You have just worked your way through one sample of how English might be used when going to a friend's informal party. Of course there are many conversations to be had and many levels of formality at parties. If you are not sure what type of party you are being invited to, or who might be there, it is best to ask your host or hostess before going. Here are three situations. Think about them, and answer the questions.

Situation One

You are invited to a Halloween party by the International Students' Organization. You want to go, but you lost the invitation with the information on it. You look up the International Students' Organization's telephone number and call for the information.

--- "Hello. International Students' Organization? I'm calling regarding your Halloween Party. I received an invitation, but unfortunately I lost it. Can I get the information from you?"

What information do you need to get?

What clarification strategy will you use to be sure you completely understand the information you are given?

What else will you want to include in this conversation?

Situation Two

It is your friend's birthday. You have received the invitation in the mail.
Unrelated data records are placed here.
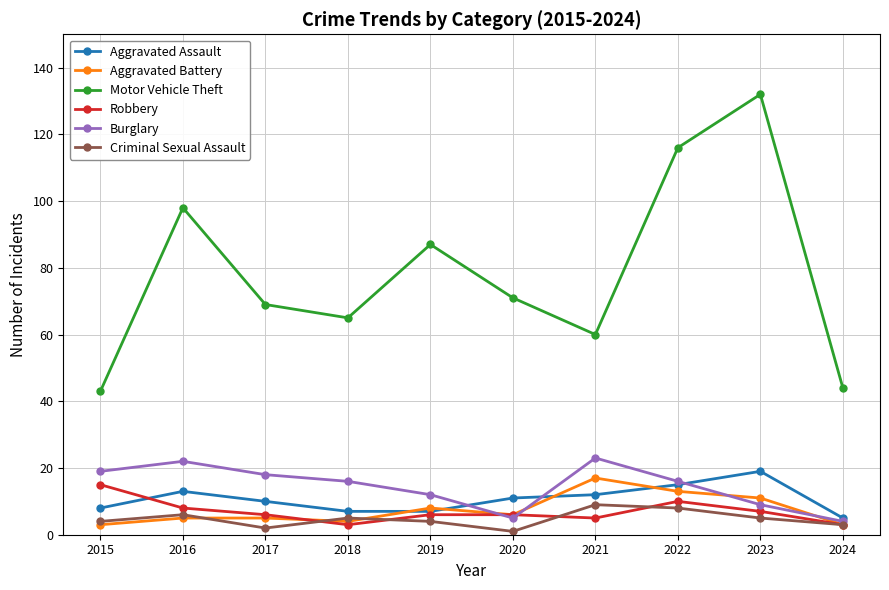

Where is the first local minimum for Robbery?

2018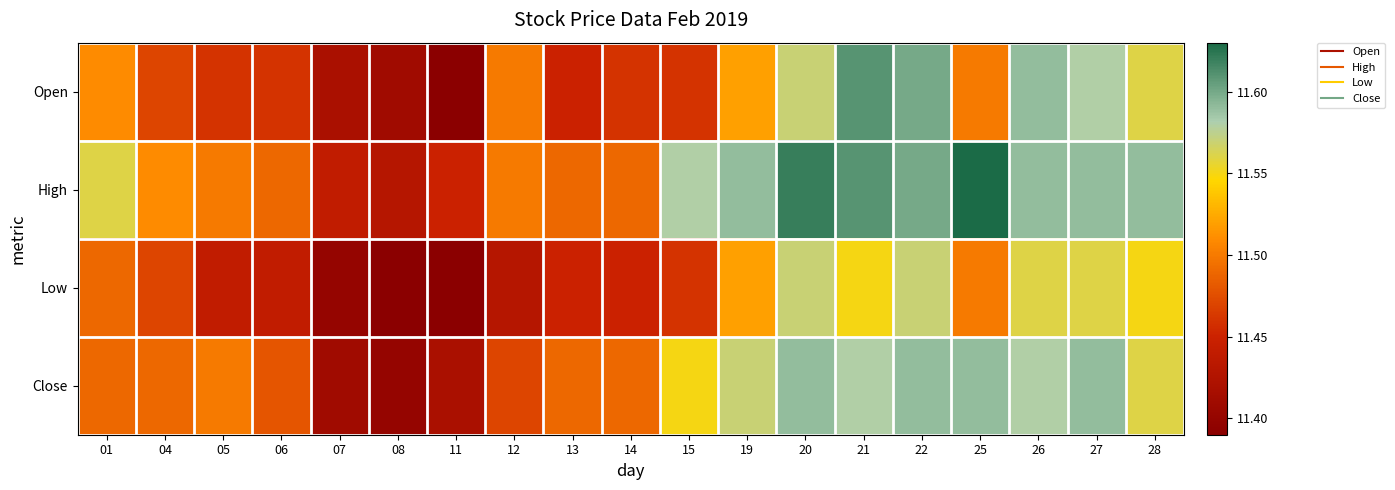

List the series in order of their peak value, highest first.

High, Open, Close, Low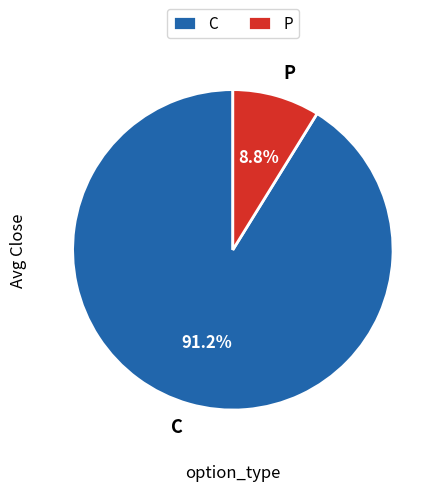

Which slice represents more than half of the pie?

C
You called the host and confirmed the information, and now you are standing outside of the host's door on the night of the party, with some cookies you brought to share. "Ding Dong!" The doorbell rings and your host opens the door:

What will you say to your host?

(After you have entered and given him the cookies, you don't see any other guests and realize you are the first.)

What can you say to make your host and yourself feel more comfortable?

Situation Three

You have been working at an office for only 1 week. You and your husband (or wife) go to a Christmas party that is being given by the president of the company for all of the employees. You have already greeted your host and now you have been directed into the living room to join the other guests. Upon entering, you see a man walking across from you and you walk over to him to say hello. Standing next to him is a man and a woman that you don't know and you anticipate introductions will be next.

(You begin) "Hi, Paul. ( He answers "Hi!") You say, "I'm glad to see someone I know. Let me introduce you to my husband, Tom." (or wife Mary)

How will you introduce your husband (or wife)?

(Introductions have been made, and you now know that the woman standing next to Paul is the head of the company's research lab and her name is Joan. You and Paul have the job of sending out laboratory reports to customers.)

How can you begin a conversation with her?

(A customer sent Paul a nice inkpen to express his thanks for quick lab results.)

How can you request that Paul show the pen to Joan?